I know that this is a trying time for all of us but we have to keep our heads up. With me...if i start to get a lil emotional, DH will do the same (cute..sad...funny...at the same time) I hold my head up everyday and know that God will get all of us through this dark time in our lives. I am not so sure about how life goes on after a miscarriage, at least in the pregnancy realm. How long should you wait to try again...do u go back on BC asap??? has anyone had a child after MC...how soon??? Me n DH are thinking about our options and I wasnt sure. Hope these questions dont bogged you down...if so, I apologize. Good Day!!!
I had a natural m/c. I was 8 weeks along. My m/w said that she in a perfect world would want us to wait 3 cycles, but definitely one cycle. Since we were emotionally ready, we started TTC after that first post m/c cycle. It all depends on how far along your were, and if you are ready emotionally. Just know that we are here for you during this tough time. If you would like, there is a bunch of us that post a little more frequently on the Trying to concieve after a loss board (TTCAL) as well.
I had a m/c at 10 1/2 weeks and we were told to wait 2 months. I know there is alot to think about but you are right, God will help you through. I would encourage you to visit the TTCAL board. I have met some wonderful women there who understand what I am going through and are there to listen when I need to vent. It has been a great help!
I have had two d&cs, and the ob advised to wait 2 cycles, which we did. I know of women who got pregnant the right away and carried baby to term, I know women that got pg right away and miscarried. I know women that waited and carried to term, and women that waited and m/c again, so there is not right or wrong answer, follow your docs advice and your heart.
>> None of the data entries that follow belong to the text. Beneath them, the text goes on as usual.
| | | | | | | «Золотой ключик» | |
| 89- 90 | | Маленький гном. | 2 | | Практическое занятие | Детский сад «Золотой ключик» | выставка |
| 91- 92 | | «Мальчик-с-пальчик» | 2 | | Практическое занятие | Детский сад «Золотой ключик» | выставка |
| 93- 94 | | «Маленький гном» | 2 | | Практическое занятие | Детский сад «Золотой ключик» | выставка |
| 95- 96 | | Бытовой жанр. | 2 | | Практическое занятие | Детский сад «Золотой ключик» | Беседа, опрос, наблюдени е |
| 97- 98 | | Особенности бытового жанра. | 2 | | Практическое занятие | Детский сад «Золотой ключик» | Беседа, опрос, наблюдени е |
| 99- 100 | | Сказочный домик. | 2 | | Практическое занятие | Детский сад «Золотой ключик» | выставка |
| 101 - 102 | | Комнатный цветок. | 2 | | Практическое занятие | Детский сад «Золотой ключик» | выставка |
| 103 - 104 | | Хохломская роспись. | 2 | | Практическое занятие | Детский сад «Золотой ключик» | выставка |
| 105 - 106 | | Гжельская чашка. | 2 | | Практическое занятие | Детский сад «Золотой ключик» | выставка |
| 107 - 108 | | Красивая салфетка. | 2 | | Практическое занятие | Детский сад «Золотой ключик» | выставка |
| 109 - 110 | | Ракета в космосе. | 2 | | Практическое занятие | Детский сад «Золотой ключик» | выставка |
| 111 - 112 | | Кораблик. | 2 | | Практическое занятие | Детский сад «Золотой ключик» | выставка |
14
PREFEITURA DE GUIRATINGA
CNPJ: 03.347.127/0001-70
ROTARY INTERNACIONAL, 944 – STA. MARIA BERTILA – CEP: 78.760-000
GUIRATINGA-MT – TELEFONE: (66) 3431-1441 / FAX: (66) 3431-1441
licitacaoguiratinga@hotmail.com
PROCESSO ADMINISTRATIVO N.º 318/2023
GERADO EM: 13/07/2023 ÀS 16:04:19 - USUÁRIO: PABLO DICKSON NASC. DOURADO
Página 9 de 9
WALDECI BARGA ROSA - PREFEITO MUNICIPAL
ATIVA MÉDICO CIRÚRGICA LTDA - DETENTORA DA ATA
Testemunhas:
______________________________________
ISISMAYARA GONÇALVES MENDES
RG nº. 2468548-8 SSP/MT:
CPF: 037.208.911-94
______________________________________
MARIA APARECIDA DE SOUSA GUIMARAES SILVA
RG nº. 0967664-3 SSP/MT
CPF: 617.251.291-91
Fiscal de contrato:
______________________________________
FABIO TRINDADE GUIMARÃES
Hugs, and I agree with the other women, head over to ttcal.
When I mc my OB said there was no reason to wait, since there werent any complications just a natural mc with a D&E. What she said is that there really is NO way to predict when and where you will or if you will have a mc or another or several. The percentage of mc's are SO high that most pregnancies dont make it, but since we are in the age where we know right away we seem to feel it much more. You have to do what is right for you and your family emotionaly and physically. I never felt like I would blame myself if I were to happen upon another mc since I knew there was nothing I could do about it. We never did get preg again (yet) and will have to wait to TTC again. BIG HUGE HUGS!
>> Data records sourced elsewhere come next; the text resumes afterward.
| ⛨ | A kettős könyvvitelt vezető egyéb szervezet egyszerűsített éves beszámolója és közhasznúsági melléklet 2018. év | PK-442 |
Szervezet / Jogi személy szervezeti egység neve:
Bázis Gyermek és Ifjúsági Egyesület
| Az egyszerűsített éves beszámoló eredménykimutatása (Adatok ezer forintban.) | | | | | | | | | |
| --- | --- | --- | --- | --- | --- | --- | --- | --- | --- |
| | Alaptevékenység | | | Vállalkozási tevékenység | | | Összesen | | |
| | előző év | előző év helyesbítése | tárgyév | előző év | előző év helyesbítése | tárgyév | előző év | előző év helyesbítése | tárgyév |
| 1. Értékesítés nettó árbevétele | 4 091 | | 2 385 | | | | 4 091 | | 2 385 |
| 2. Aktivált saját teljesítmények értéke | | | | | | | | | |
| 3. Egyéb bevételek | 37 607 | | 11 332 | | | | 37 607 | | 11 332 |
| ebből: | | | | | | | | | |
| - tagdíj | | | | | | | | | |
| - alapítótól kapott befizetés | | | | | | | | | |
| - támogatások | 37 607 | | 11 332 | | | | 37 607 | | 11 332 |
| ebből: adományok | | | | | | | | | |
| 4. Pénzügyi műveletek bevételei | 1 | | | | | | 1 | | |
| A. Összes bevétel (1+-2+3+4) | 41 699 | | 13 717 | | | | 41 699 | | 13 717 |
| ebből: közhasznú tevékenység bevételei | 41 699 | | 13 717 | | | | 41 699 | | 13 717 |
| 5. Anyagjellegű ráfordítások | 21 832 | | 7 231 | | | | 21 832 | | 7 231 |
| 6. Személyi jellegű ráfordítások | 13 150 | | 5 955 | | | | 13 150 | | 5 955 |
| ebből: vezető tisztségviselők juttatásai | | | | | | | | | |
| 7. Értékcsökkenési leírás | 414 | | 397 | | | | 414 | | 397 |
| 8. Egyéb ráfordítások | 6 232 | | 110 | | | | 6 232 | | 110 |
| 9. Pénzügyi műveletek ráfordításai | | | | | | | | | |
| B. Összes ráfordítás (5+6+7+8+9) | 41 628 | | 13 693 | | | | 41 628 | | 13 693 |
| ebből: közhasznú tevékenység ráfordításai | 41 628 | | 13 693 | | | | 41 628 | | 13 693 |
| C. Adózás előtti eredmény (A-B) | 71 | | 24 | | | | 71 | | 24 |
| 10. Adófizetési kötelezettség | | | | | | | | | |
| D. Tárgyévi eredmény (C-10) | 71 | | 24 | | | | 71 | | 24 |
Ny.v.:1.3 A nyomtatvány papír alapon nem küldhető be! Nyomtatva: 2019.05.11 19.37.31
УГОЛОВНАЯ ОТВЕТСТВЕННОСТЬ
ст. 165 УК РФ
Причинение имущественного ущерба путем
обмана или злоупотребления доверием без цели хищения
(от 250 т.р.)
I used to be a very active member of this board and still lurk occasionally to see if I might offer some advice.
I want you all to know that there is hope.
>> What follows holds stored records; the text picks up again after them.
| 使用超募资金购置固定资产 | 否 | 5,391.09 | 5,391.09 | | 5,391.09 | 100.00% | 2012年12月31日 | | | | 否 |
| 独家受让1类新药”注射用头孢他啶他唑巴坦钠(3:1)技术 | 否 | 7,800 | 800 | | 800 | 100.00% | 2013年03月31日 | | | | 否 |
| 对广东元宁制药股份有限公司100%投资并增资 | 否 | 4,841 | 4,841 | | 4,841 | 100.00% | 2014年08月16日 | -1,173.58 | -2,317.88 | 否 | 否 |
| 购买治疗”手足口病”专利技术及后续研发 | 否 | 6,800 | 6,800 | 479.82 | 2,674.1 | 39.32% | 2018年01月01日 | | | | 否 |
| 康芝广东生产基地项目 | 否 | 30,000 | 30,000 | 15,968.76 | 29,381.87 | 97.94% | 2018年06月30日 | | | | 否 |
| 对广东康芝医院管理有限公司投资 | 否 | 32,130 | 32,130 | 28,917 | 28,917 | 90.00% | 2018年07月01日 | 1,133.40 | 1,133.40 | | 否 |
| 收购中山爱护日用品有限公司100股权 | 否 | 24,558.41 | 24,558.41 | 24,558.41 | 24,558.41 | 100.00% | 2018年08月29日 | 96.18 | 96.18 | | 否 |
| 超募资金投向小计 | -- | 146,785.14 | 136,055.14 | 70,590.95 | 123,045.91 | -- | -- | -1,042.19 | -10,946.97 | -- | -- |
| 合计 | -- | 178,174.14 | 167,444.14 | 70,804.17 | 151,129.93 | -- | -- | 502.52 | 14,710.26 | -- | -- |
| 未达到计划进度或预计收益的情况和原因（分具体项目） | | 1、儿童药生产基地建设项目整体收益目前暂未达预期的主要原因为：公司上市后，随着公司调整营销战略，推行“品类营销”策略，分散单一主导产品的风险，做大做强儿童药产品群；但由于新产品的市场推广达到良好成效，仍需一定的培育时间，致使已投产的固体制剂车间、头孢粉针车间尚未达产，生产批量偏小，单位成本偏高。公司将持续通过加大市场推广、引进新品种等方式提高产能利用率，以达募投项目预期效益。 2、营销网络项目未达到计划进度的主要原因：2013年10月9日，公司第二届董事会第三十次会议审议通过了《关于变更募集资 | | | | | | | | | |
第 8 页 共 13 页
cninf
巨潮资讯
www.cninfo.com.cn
I miscarried at 13 weeks in January '07. I followed my doc's advice to wait 3 cycles and got preg again right away, delivering a healthy baby boy one year and 8 days after my m/c. It doesn't always happen like this, but it does happen, I think most of the time. Almost everyone I know IRL who has had a m/c has gone on to have at least one healthy child afterward.
If you want to read more stories of women who have gotten pregnant and had healthy babies after suffering a loss, I would suggest visiting the Pregant After Loss or Parenting After Loss boards.
I had a natural M/C at around 7 weeks. One Dr. told us to wait 3 cycles, and another told me to start whenever I felt ready - the next cycle if I wished. We met them halfway and started trying after 2 cycles, and got pregnant right away. I carried that child to term and gave birth to her less than one year after my M/C.
During that second pregnancy, it certainly was hard to be as excited as we were the first time - we were a bit jaded I guess. Eventually as we passed in to the second trimester it was easier to feel more excited and happy about the pregnancy.
You just have to do what feels right for you. I guess most doctors suggest waiting about 3 cycles so that your body can get back to normal. I hope you find the right time to try again and good luck!
When I asked my dr and ob/gyn about how long to wait before TTC, the 2 of them gave me 2 different answers!! My dr suggested I wait 3 months, my ob/gyn suggested we 'just live normally' -- i.e. don't concern ourselves with calendars. I don't know if any doctor knows for sure. I think that everyone's experience is different, so maybe it's not possible to generalize accurately.
While I did not have a living child after m/c (mine came before), I know a fair number of people who have had healthy babies after losses. So, please keep the faith!
You might also want to visit the Parenting after a Loss board on this site: many of them have bee blessed with healthy bubs after having lost angels. There's some inspiration!!